Oder Air France, die einer Frau, die in Paraguay mit 11 Stunden Verspätung ankam, erklärte, dass der Abflug ja nur 2,5 Stunden zu spät gewesen sei. Auch hier entschied letztlich der EuGH zugunsten von Flugpassagieren, maßgeblich ist die Verspätung am Reiseziel.
Und generell wird oft mit dem Wort „Streik“ argumentiert – getreu dem Motto: Irgendwo wird schon ein Streik gewesen sein. Das Verhalten der Fluggesellschaften ist vor allem mit einem Wort zu beschreiben: Abwimmeln!

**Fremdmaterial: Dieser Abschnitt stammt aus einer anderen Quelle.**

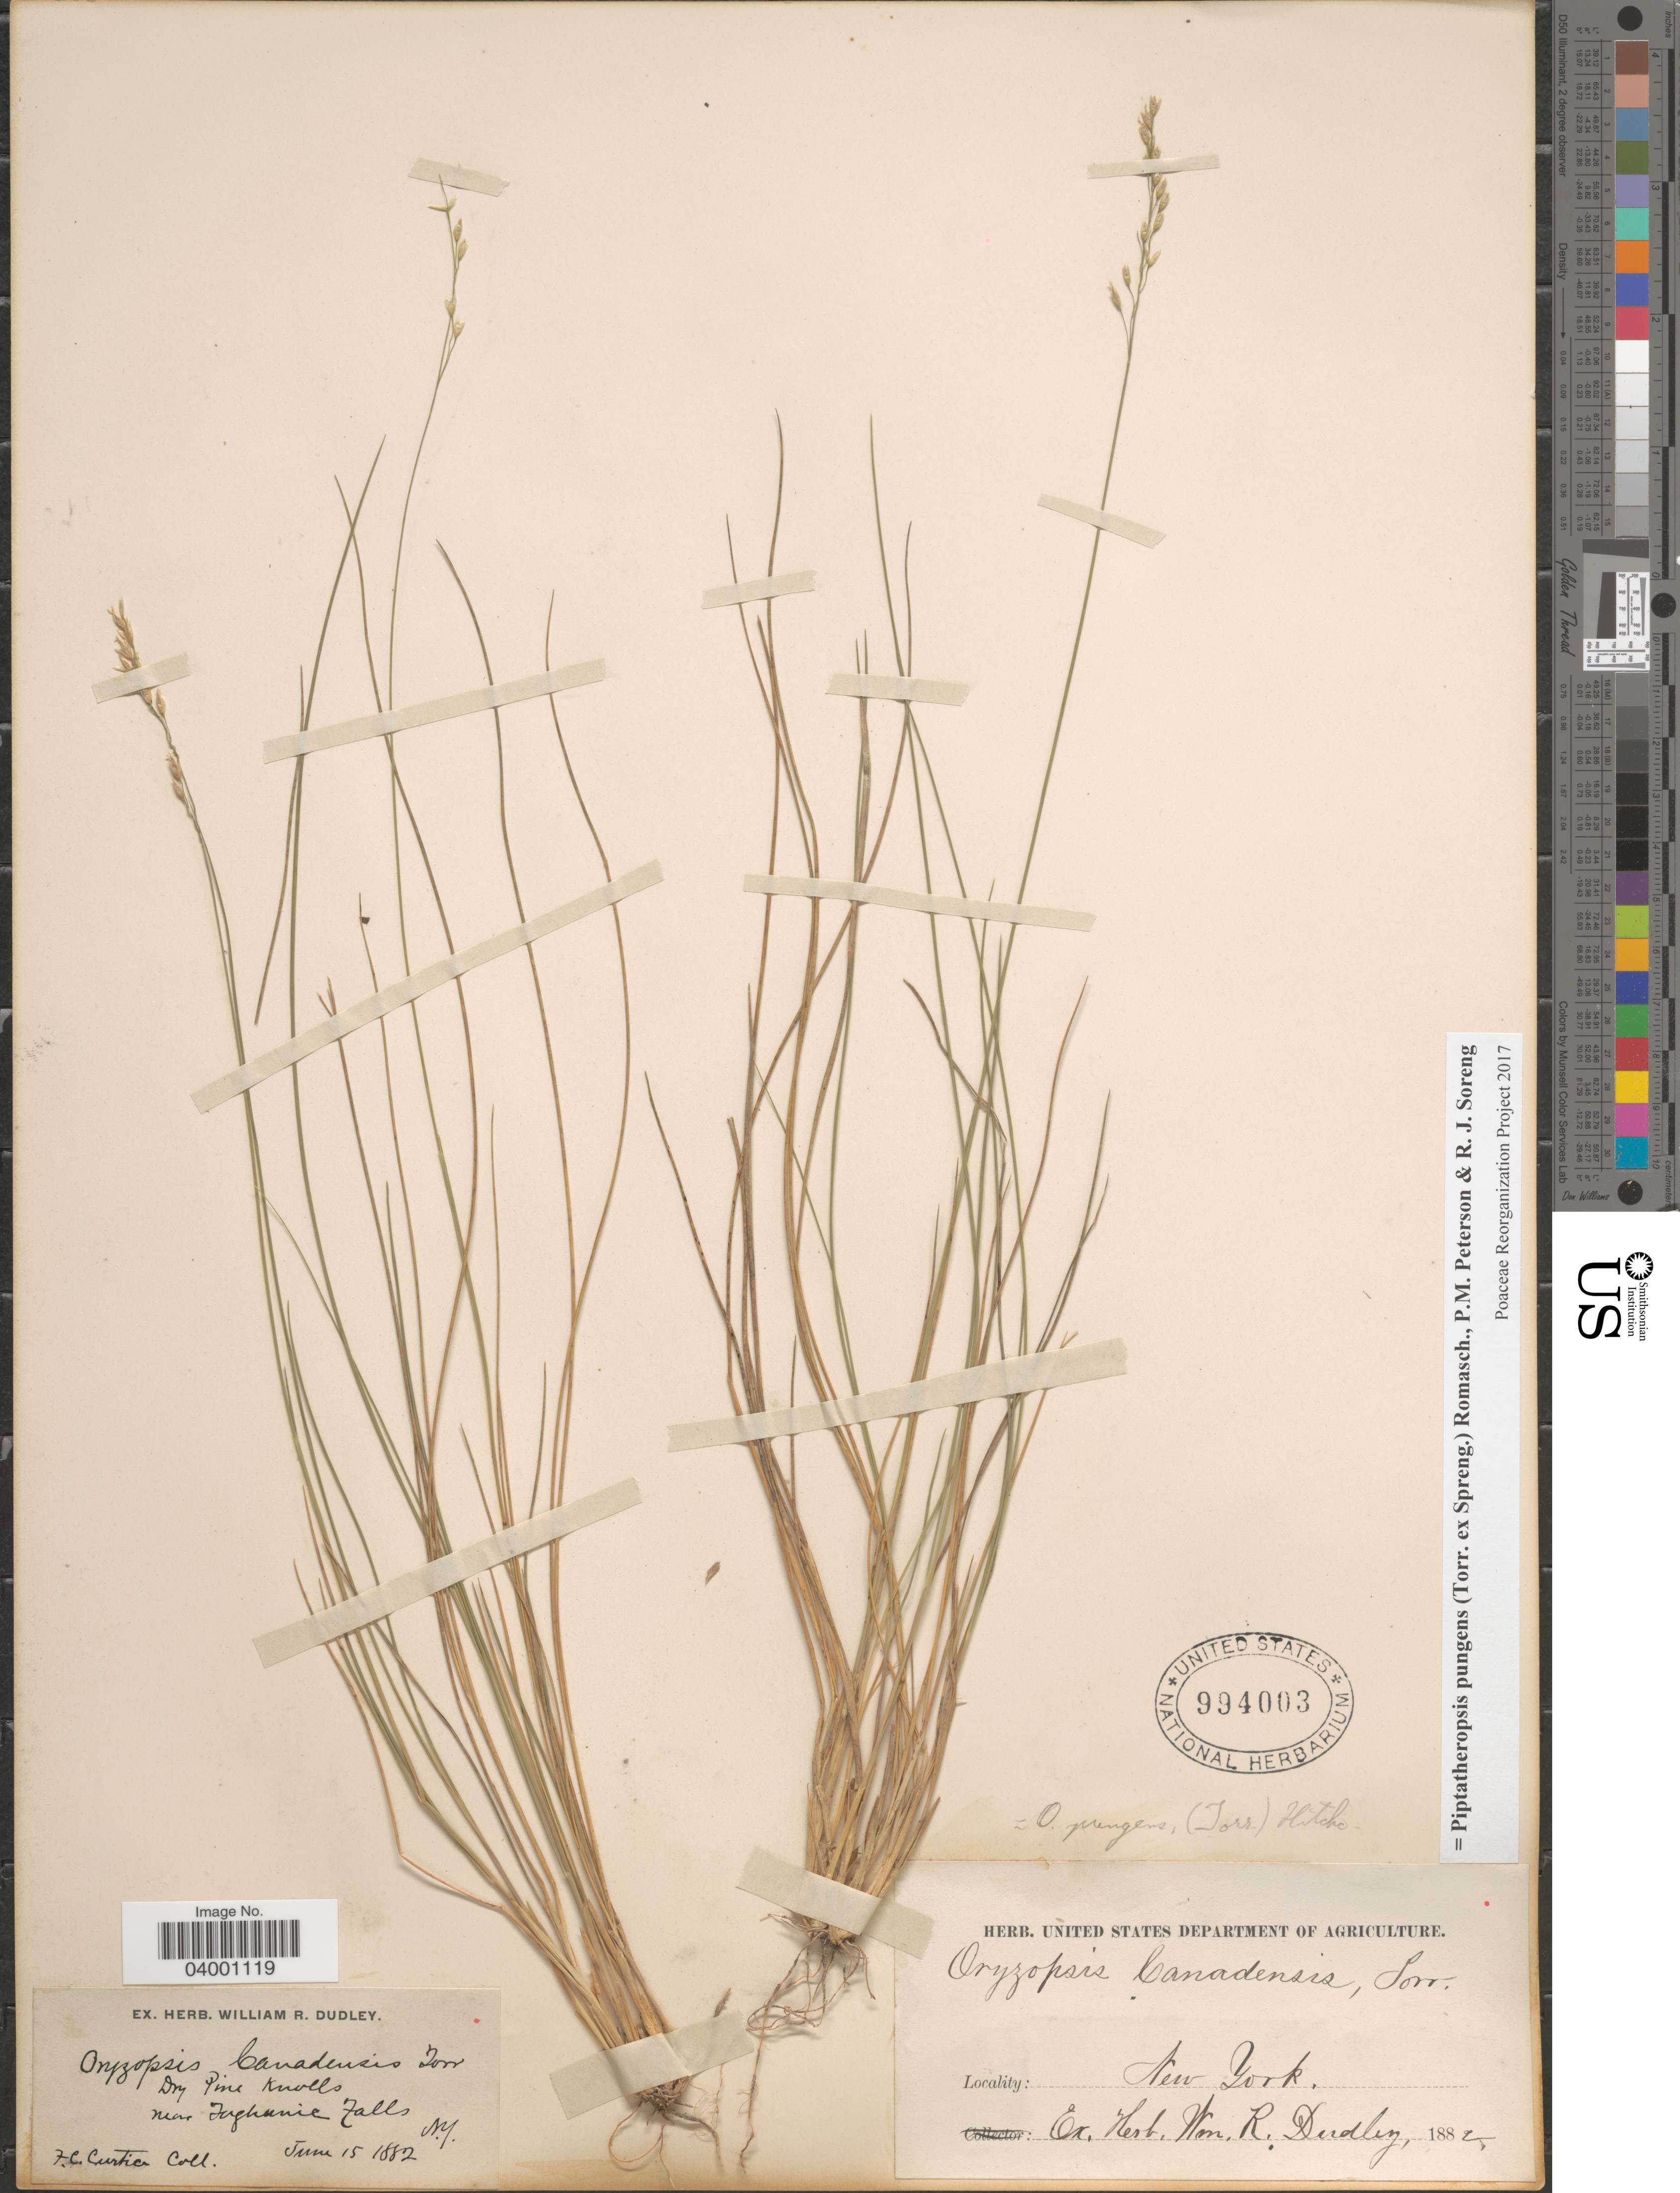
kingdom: Plantae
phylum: Tracheophyta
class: Liliopsida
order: Poales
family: Poaceae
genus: Piptatheropsis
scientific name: Piptatheropsis pungens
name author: (Torr. ex Spreng.) Romasch. et al.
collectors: F. Curtice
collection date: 1882-06-15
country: United States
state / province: New York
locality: Near Taghanic Falls.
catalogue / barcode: US 994003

Professionelle Helfer setzen Rechte durch

Zum Glück gibt es aber verschiedene Möglichkeiten, doch noch an sein Geld zu kommen:

  • Schlichtungsstelle im öffentlichen Personenverkehr: Sie können sich erst an die SÖP wenden, wenn Sie von der Fluglinie keine vernünftige Antwort bekommen haben. Die SÖP handelt dann eine Schlichtung zwischen Ihnen und der Fluggesellschaft aus. Diese ist bindend, wenn Sie und die Fluglinie zustimmen. Das Ganze ist für Passagiere kostenfrei, funktioniert aber nur, wenn die Airline auch Mitglied im SÖP ist.
  • Fluggastrechtportale im Internet: Der schnellere Weg. Sie geben auf Internetseiten wie Fairplane, EUClaim, Flightright Ihre Flugdaten ein, der jeweilge Anbieter lässt Sie schnell wissen, ob er Ihren Fall für erfolgsträchtig hält und ihn deshalb übernimmt. Ist das so, müssen Sie sich um nichts mehr kümmern. Der Anbieter nimmt Kontakt mit der Fluglinie auf, stellt die Forderung und geht im Zweifel auch vor Gericht. Alles auf sein Risiko. Denn erst wenn Sie Ihre Entschädigung bekommen, verlangen die Fluggastrechtportale ihren Anteil, meist zwischen 25 – 30 Prozent der Summe. War der jeweilige Anbieter erfolglos, müssen Sie auch nichts bezahlen. Mittlerweile gibt es auch Anbieter wie EUFlight, die sofort nach Ansicht eines erfolgsträchtigen Falles die Entschädigung zahlen – allerdings ist dann die Provision 40 Prozent und mehr.
  • Rechtsanwalt: Sie können natürlich auch einen Anwalt beauftragen. Ist der erfolgreich, muss die Fluggesellschaft auch dessen Kosten übernehmen. Wenn Sie den Rechtsstreit aber verlieren sollten, müssen sie Ihren Anwalt aber selbst bezahlen. Es sei denn, Sie haben eine Rechtsschutzversicherung, die Ihren Fall auch abdeckt.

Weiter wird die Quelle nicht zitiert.